Kami langsung menuju ke Westermoskee Aya Sofya Amsterdam untuk jelajah masjid di trip kali ini, sekalian shalat dzuhur dan ashar. Jaraknya sekitar duapuluh menit menggunakan trem dari Amsterdam Centraal. Selama di perjalanan kita bisa melihat-lihat kota Amsterdam yang cantik dengan kanal-kanalnya yang khas Amsterdam banget. Masjidnya bersih, rapi, dan arsitekturnya sangat elegan mashaaAllah. Sayang, kami tak sempat foto-foto lama karena dikejar waktu. Boleh dilihat sendiri gambar-gambarnya di google. Pokoknya kalau ke Amsterdam, menurut kami, harus deh mampir ke masjid ini. Di masjid ini kami bergantian shalat, saya menyusui Bilal, Bilal ngemil smoothie, diakhiri dengan kerjasama ganti diapernya Bilal.
Setelah kami selesai, kami mencari restoran Indonesia terdekat. Kami menemukan Restoran Bunda, yang hanya berjarak sekitar sekilometer dari masjid. Sepuluh menitan berjalan kaki. Kami menikmati saat-saat jalan kaki seperti ini karena kami bisa menikmati udara segar, mengeksplor lingkungan sekitar sambil mengobrol dan bercanda. Benar-benar quality time.
Ternyata letak restonya cukup strategis, tepat di pinggir jalan besar. Begitu tiba, kami langsung pesan menu Rijsttafel untuk dua orang. Rijsttafel, dibaca “rèisttafel”, secara harfiah dalam Bahasa Belanda berarti “meja nasi”, merupakan cara penyajian makanan berurutan dengan pilihan hidangan dari berbagai daerah di Nusantara. Ibu pemilik resto dengan ramah bertanya, “Ini porsi besar loh, yakin mau?”. Saya tersenyum dan meyakinkan beliau kalau kami sedang lapar, dan kebetulan porsi makan kami (terutama suami) memang lumayan besar haha.
Harganya 29€, ditambah sekaleng coca-cola dan sedikit tips, jadi sekitar 30€-an in total. Mahal? Yaa kalau dibandingkannya sama warteg di Indonesia. Menurut kami, ini relatif murah untuk ukuran makanan khas Indonesia yang lezat dan otentik, di tanah Eropa pula. Langka. Yaa daripada masak sendiri juga, belum tentu hasilnya seenak ini kan. Kami sangat menikmati sajian di restoran ini, tempatnya pun bersih, pelayanannya oke. Selama kami makan di Resto Bunda ini, restonya cukup ramai pembeli. Bule doyan makanan Indonesia juga toh hehe. Gak menyesal sama sekali lah sudah jauh-jauh dari Dortmund kesana untuk sekedar melepas rindu dengan cita rasa Nusantara.

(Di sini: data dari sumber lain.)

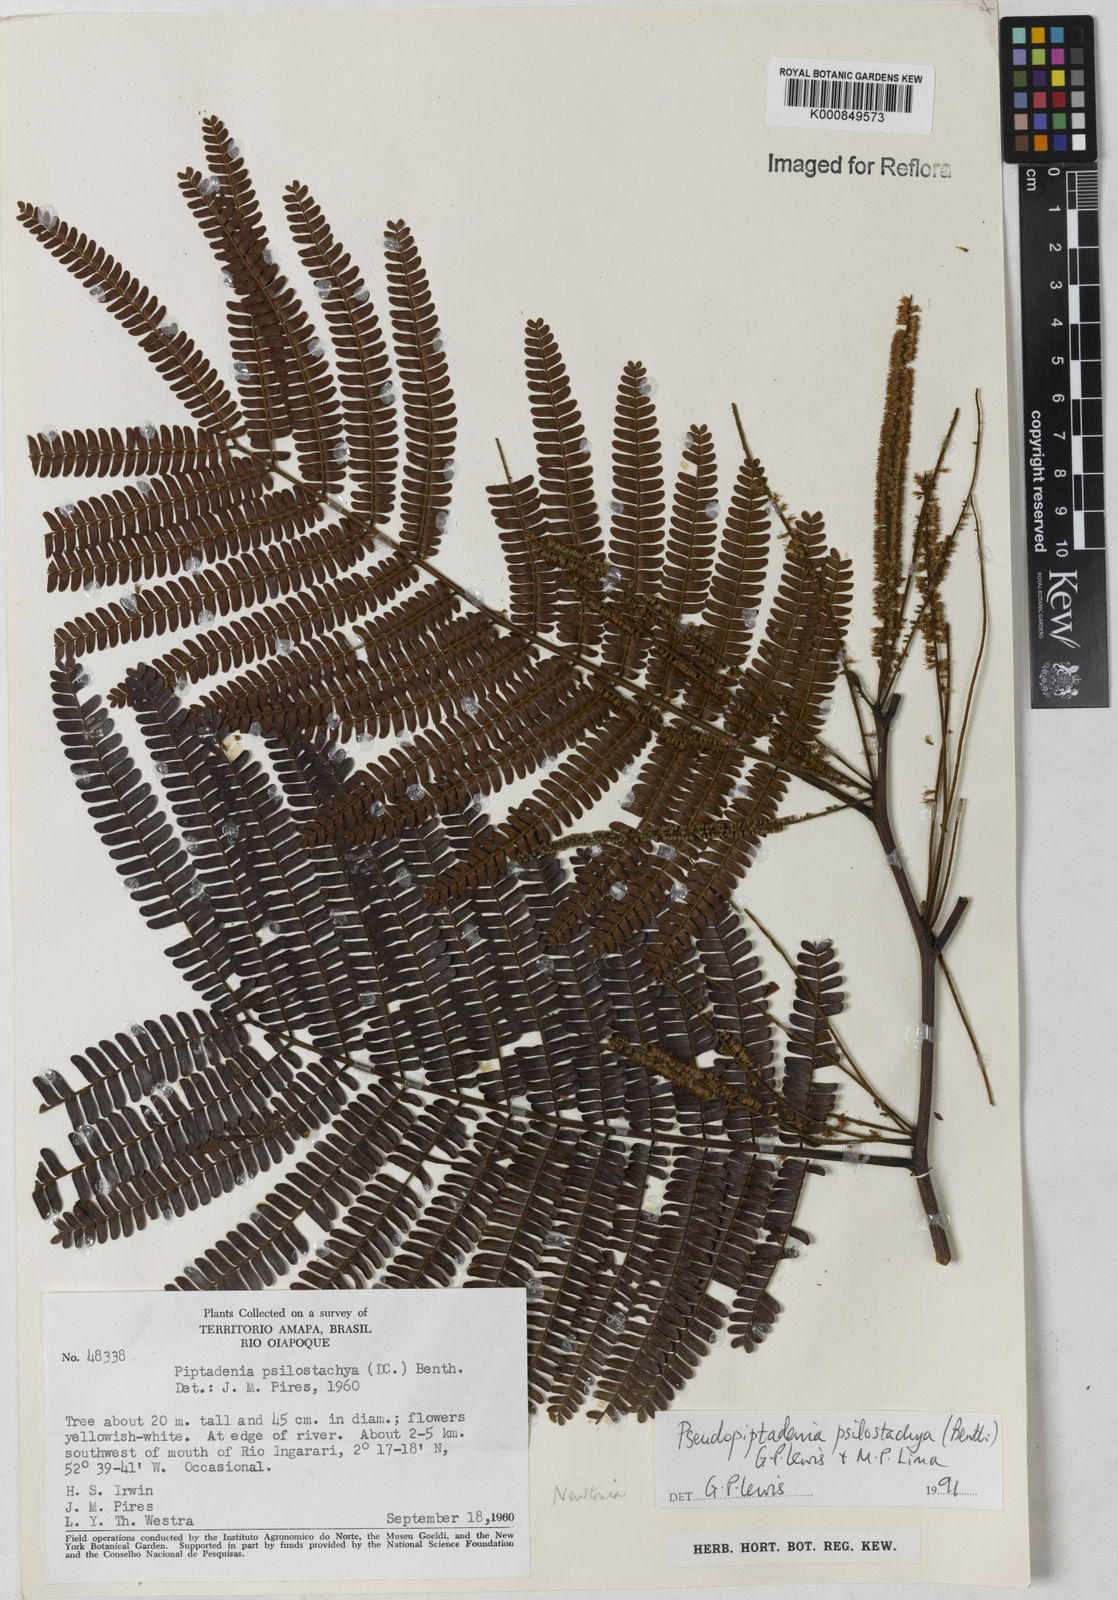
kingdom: Plantae
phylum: Tracheophyta
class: Magnoliopsida
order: Fabales
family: Fabaceae
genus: Pseudopiptadenia
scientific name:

Sebelum pulang, saya sempat melihat parkiran sepeda yang mashaaAllah padatnya serupa dengan parkiran motor di Indonesia. Gak heran sih karena sepeda jadi transportasi favorite di kota ini. Pemerintahnya benar-benar memperhatikan fasilitas untuk pesepeda, seperti lajur khusus pesepada di jalan lebih besar dari trotoar untuk pedestrian. Bahkan, menurut cerita dan kami alami sendiri juga, para pesepeda di Amsterdam ini tak segan menabrak pejalan kaki yang seenaknya ambil hak mereka di jalan. Jadi, kita sebagai turis, harus lebih berhati-hati.

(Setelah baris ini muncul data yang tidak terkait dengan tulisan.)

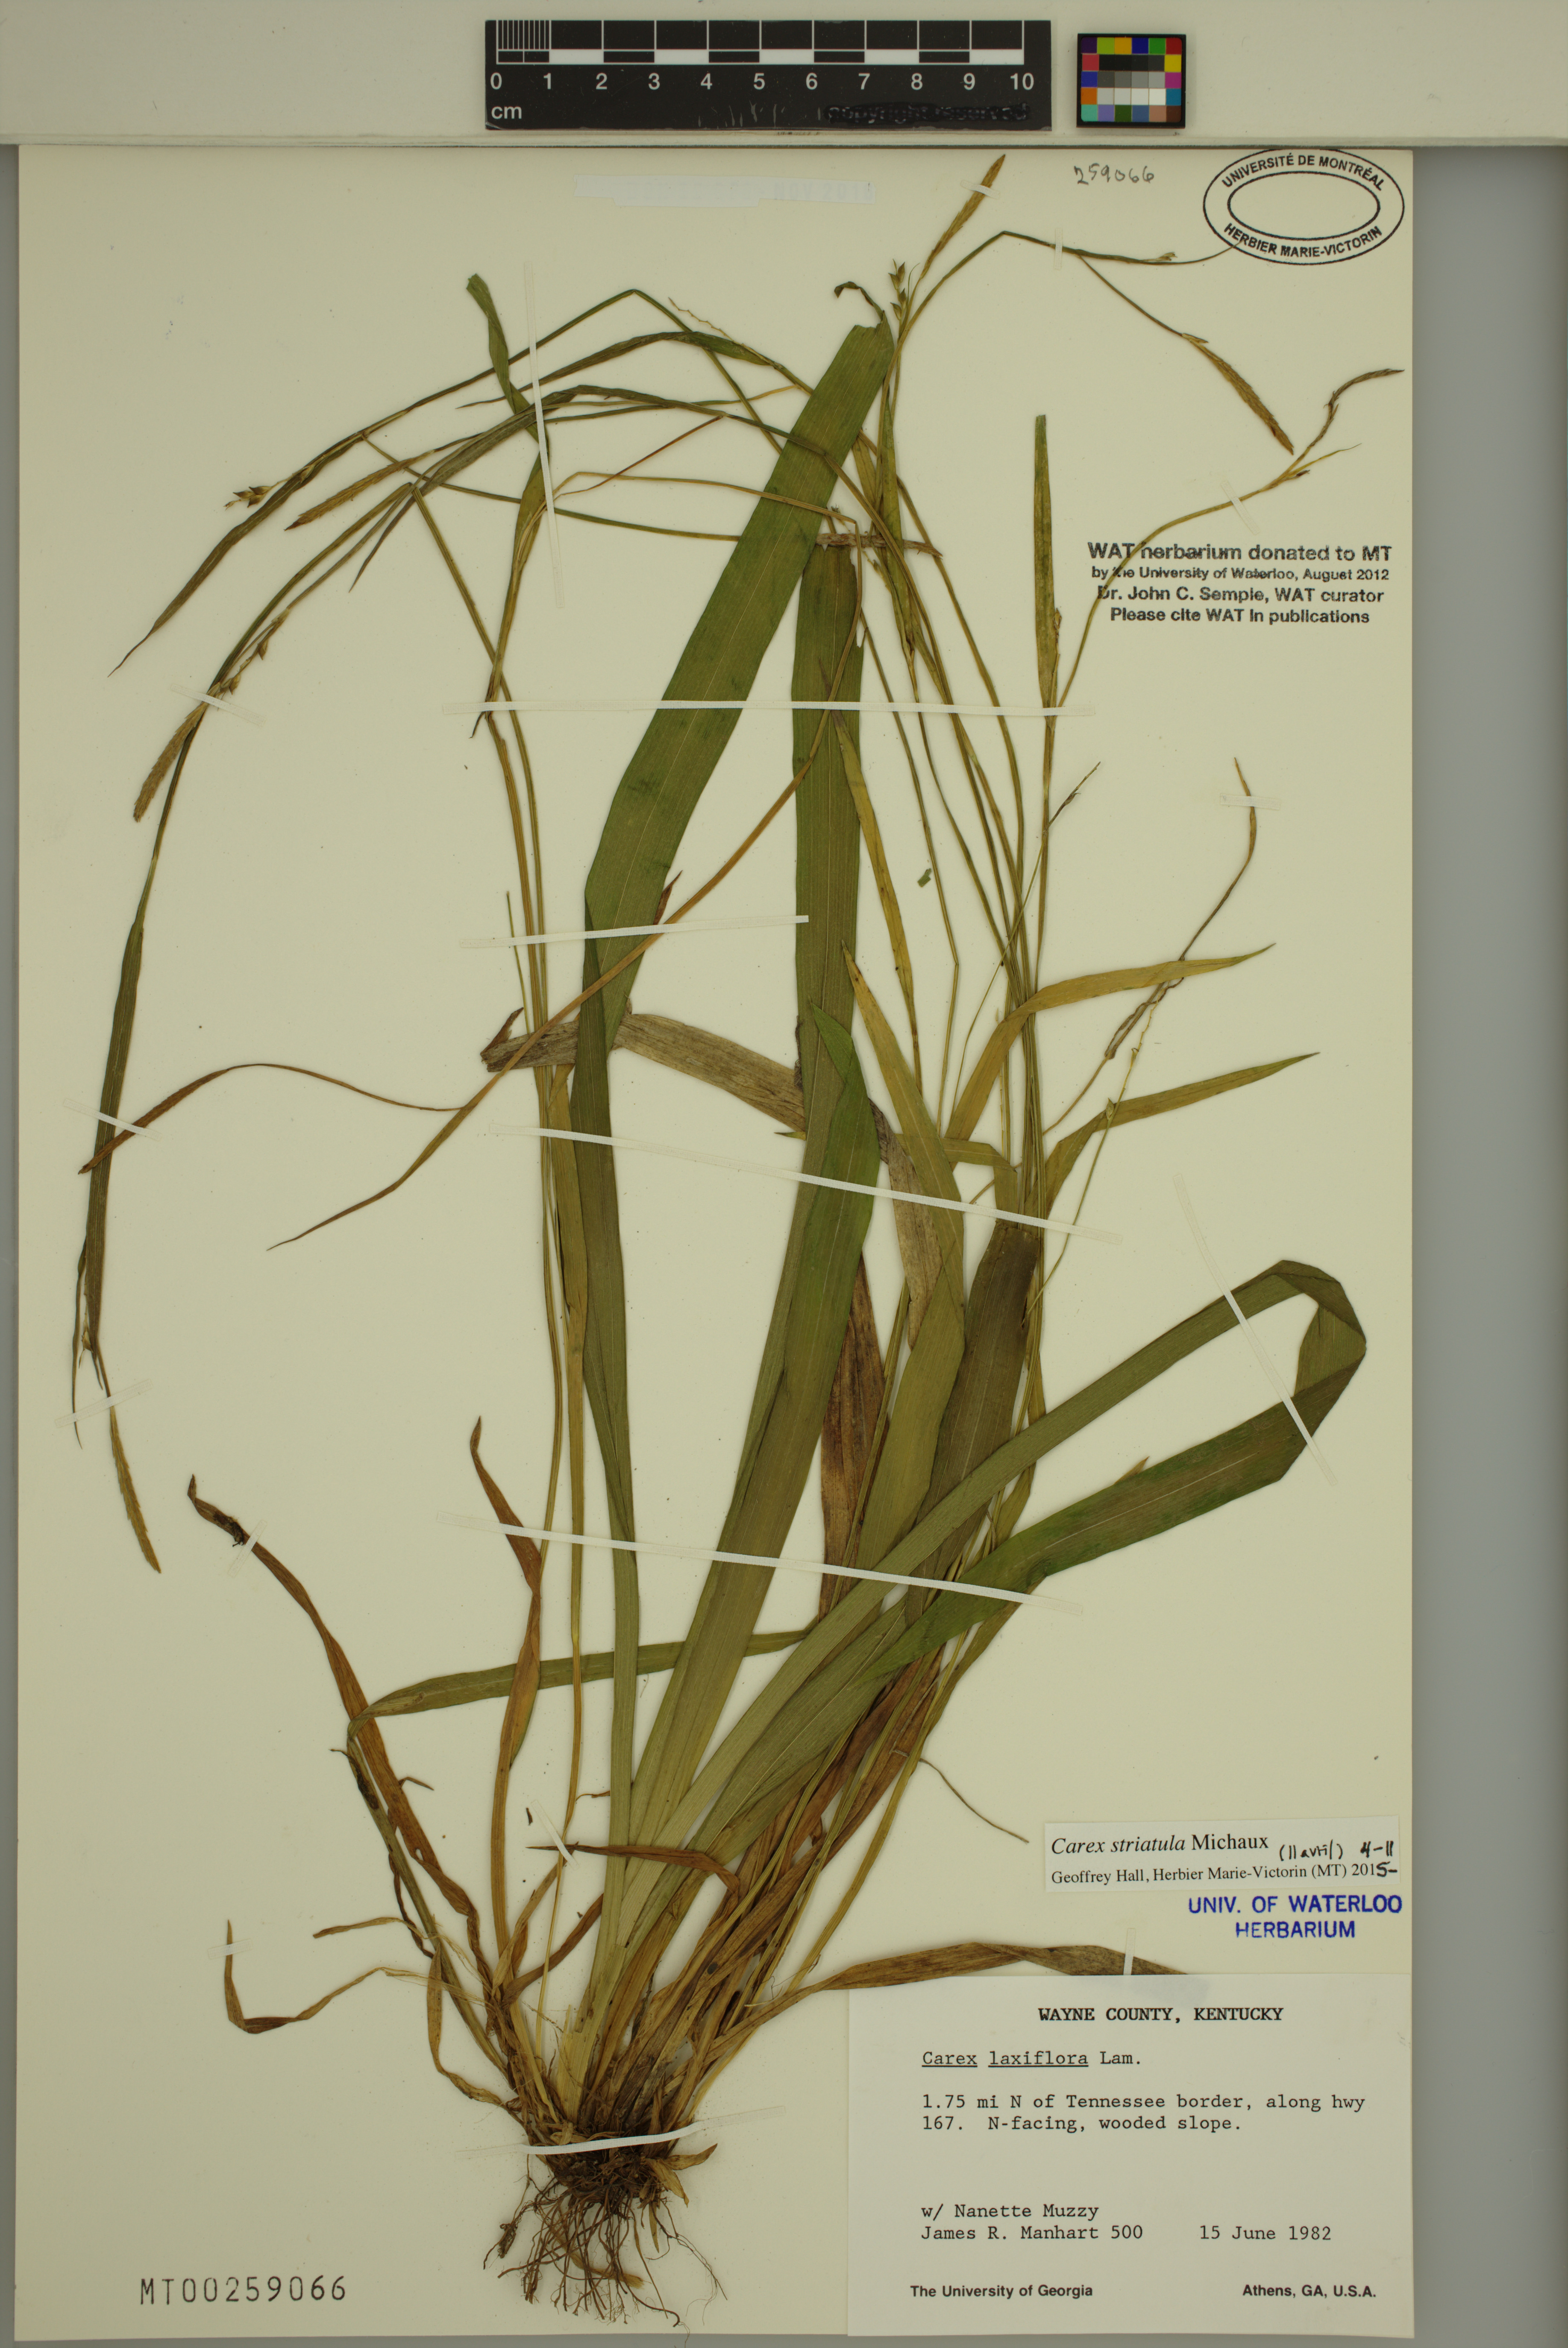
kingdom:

Dan pada kesimpulannya adalah trip perdana Nabilal ini sejujurnya lumayan “rusuh” bagi kami. Itinerary yang direncanakan terlalu padat, sehingga kami harus diburu waktu. Belajar dari pengalaman kami, jika pembaca ingin mengunjungi Zaanse Schans juga, sebaiknya sediakan waktu minimal sehari khusus untuk jelajah Zaanse Schans. Sepertinya akan lebih efesien apabila fokus menjelajah Amsterdam saja seharian. Kalau mau jelajah kota jirannya, mending siapkan waktu ekstra lagi. Allahu’alam.

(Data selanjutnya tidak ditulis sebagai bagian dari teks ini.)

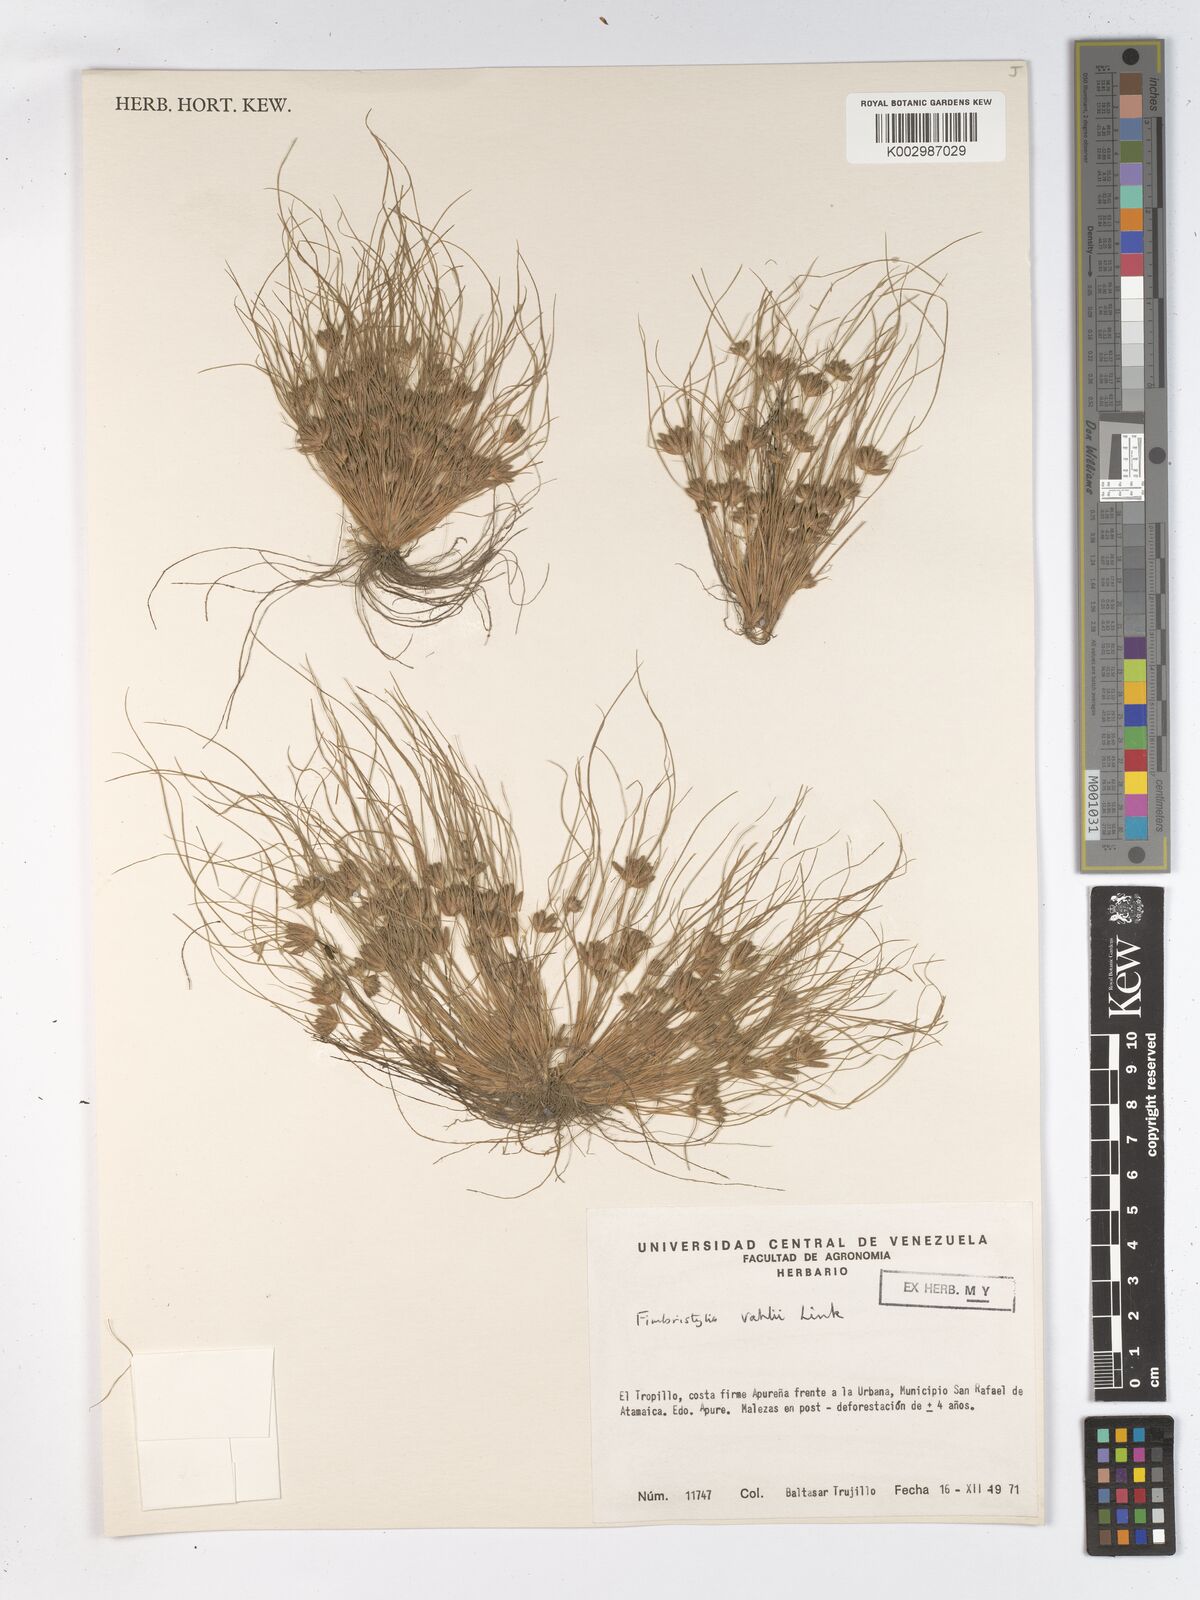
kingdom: Plantae
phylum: Tracheophyta
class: Liliopsida
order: Poales
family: Cyperaceae
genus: Fimbristylis
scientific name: Fimbristylis vahlii
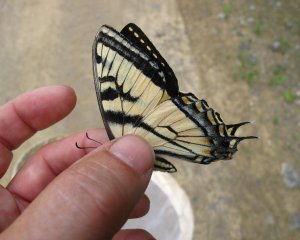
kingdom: Animalia
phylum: Arthropoda
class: Insecta
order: Lepidoptera
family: Papilionidae
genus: Pterourus
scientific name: Pterourus canadensis
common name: Canadian Tiger Swallowtail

But after all, alhamdulillah, Amsterdam asik banget! Kayanya emang magis sih keelokkan kota ini, semacam cakep terus di segala musim gitu gak sih? We definitely will come back again soon inshaaAllaah. So, now, I wonder, where will we go on 11st of August next year? haha jadi mulai ketagihan kan. See you on the next trip, dear readers!